**Your instructions**
Pull every line containing the word "ffffff" out of the material below.

**Provided material**
____

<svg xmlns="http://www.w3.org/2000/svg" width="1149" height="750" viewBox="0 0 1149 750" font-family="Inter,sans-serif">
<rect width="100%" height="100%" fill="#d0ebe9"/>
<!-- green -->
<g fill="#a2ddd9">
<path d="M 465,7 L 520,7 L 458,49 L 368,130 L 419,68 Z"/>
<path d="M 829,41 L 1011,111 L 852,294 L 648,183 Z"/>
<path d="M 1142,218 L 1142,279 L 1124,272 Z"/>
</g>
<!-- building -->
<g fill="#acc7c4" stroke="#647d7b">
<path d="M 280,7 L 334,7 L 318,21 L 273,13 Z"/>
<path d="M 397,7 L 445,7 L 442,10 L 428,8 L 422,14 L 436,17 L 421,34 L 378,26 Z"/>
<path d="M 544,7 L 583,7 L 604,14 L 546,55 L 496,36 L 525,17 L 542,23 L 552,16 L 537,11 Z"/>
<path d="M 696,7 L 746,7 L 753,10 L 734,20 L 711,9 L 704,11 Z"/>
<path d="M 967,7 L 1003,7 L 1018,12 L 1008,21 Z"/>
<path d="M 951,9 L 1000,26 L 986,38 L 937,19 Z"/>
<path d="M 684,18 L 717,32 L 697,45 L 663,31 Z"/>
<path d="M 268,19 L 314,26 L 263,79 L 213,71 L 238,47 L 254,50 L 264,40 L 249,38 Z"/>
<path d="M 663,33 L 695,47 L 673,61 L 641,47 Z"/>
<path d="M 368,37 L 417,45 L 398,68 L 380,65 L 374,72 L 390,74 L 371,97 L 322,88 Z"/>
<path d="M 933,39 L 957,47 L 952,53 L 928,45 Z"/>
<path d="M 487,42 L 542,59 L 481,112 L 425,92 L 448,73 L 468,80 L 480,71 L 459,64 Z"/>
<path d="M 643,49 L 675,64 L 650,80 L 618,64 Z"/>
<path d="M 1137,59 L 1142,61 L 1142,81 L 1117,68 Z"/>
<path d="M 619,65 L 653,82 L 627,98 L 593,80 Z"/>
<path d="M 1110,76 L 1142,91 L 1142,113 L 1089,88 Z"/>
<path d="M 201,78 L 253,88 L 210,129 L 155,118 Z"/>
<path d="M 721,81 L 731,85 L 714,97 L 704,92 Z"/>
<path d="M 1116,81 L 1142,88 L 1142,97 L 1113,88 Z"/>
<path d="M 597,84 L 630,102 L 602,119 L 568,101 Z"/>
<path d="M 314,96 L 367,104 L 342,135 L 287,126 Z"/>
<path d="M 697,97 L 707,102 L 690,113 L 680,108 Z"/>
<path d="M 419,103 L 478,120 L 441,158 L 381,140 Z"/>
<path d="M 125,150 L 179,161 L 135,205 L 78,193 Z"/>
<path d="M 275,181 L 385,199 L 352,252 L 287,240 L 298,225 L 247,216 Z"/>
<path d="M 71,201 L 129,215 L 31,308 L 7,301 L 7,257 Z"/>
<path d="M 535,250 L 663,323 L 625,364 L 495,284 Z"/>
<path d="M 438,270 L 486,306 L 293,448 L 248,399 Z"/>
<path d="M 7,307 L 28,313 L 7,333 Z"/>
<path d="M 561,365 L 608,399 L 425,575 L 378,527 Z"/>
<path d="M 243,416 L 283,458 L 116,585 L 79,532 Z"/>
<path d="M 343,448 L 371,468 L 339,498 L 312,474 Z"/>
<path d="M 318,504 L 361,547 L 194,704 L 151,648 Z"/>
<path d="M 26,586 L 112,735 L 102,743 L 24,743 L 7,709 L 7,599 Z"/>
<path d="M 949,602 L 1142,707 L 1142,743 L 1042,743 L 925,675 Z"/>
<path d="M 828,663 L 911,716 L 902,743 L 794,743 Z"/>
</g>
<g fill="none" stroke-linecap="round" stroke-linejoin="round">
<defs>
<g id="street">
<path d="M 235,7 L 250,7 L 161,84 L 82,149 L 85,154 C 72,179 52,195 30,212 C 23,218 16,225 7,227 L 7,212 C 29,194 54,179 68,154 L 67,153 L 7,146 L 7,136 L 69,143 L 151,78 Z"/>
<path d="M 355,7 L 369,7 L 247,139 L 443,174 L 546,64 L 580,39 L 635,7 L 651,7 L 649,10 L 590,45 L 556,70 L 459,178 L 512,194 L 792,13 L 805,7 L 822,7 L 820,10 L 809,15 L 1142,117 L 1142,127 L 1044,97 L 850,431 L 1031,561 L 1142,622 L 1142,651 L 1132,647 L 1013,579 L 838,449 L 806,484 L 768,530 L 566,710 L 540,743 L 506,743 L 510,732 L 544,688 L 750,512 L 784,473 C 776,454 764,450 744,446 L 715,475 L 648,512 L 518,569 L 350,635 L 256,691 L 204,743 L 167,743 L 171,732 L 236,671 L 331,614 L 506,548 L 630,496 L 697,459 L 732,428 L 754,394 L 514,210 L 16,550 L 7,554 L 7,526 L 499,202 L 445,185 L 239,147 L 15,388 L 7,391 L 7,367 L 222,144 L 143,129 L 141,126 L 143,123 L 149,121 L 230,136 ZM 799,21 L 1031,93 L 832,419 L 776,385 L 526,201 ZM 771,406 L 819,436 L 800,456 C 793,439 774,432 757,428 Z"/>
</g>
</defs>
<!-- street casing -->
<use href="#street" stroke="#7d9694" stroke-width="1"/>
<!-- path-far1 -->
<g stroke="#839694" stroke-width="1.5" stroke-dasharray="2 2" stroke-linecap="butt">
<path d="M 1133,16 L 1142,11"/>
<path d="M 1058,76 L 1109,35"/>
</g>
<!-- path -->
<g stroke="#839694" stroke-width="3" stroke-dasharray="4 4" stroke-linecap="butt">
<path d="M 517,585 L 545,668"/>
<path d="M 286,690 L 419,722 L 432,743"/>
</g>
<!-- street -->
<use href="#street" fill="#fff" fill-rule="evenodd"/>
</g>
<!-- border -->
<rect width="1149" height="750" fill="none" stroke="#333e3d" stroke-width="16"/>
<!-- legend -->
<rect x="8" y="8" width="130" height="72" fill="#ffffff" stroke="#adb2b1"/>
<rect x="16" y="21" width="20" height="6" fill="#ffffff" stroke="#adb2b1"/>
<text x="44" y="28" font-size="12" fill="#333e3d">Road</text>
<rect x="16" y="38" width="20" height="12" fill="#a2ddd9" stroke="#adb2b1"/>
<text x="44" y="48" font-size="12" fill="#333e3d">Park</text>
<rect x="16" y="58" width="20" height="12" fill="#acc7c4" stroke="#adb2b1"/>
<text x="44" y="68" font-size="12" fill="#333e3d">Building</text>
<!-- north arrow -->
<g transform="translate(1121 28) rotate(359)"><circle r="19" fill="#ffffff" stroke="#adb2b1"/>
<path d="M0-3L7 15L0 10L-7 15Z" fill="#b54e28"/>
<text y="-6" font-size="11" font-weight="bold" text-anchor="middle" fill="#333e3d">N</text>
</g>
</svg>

____

**Written answer**
<rect x="8" y="8" width="130" height="72" fill="#ffffff" stroke="#adb2b1"/>
<rect x="16" y="21" width="20" height="6" fill="#ffffff" stroke="#adb2b1"/>
<g transform="translate(1121 28) rotate(359)"><circle r="19" fill="#ffffff" stroke="#adb2b1"/>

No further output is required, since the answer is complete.